Parts of the exercise:
A - In the training contracts extract, by what percentage did the liberal professions' newly concluded contracts fall?
B - Rewrite the section of the training contracts extract that opens with the words containing "Development in the" and closes with "total of 42,110.", swapping "Agriculture" for "Farming".
C - Please carry the text on training contracts forward from its final sentence.

Extract:
Newly concluded training contracts 2005 and 2006 according to field of activity

Development in the smaller fields was inconsistent.
Agriculture recorded around 1,000 additional contracts compared to a year ago (+7.0%) within a total volume of 15,813 newly concluded contracts. The liberal professions, on the other hand, saw a distinct fall in the number of newly concluded training contracts, experiencing a decrease of 1,507 or 3.5% and only achieving a total of 42,110.

The negative development within the liberal professions is particularly due to the sharp fall in the number of new contracts in chemists' and doctors' and dentists' surgeries. Legal practices, tax consultants and veterinary surgeons, on the other hand, concluded a similar number of contracts to the previous year.

Material provided:
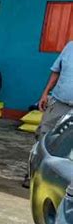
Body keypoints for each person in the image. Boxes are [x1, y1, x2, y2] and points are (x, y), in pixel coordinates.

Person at [22, 41, 73, 188]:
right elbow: (56, 71)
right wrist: (45, 93)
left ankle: (61, 184)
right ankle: (32, 175)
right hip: (58, 102)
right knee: (42, 137)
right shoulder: (70, 46)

Answers to each task:
A - 3.5%

B -
Development in the smaller fields was inconsistent.
Farming recorded around 1,000 additional contracts compared to a year ago (+7.0%) within a total volume of 15,813 newly concluded contracts. The liberal professions, on the other hand, saw a distinct fall in the number of newly concluded training contracts, experiencing a decrease of 1,507 or 3.5% and only achieving a total of 42,110.

C -
14,307 training place applicants went into occupations in the public sector this year, representing an increase of 136 or 1.0% over 2005. The number of new contracts in housekeeping went up by 200 (4.9 %), bringing this year's figure to 4,320. In the smallest field of activity, maritime shipping, 289 training contracts were recorded, nine fewer than in 2005. When interpreting the results according to the various fields of activity, consideration needs to be accorded to the fact that the actual amount of training provided within the individual field goes beyond the figures stated here. The public sector, for example, does not only provide training in occupations for which it is directly responsible and which are represented by the figure stated here of around 14,300 new contracts. It in fact offers a large number of training places within fields of activity governed by trade and industry and craft trades, the contracts for these being registered within the last named fields. Actual training in recognised training occupations provided by the public sector is estimated to be about double the figures stated above. The training positions of candidates for the civil service also need to be added. The liberal professions also deliver a wide range of training in occupations where the contracts are counted under trade and industry.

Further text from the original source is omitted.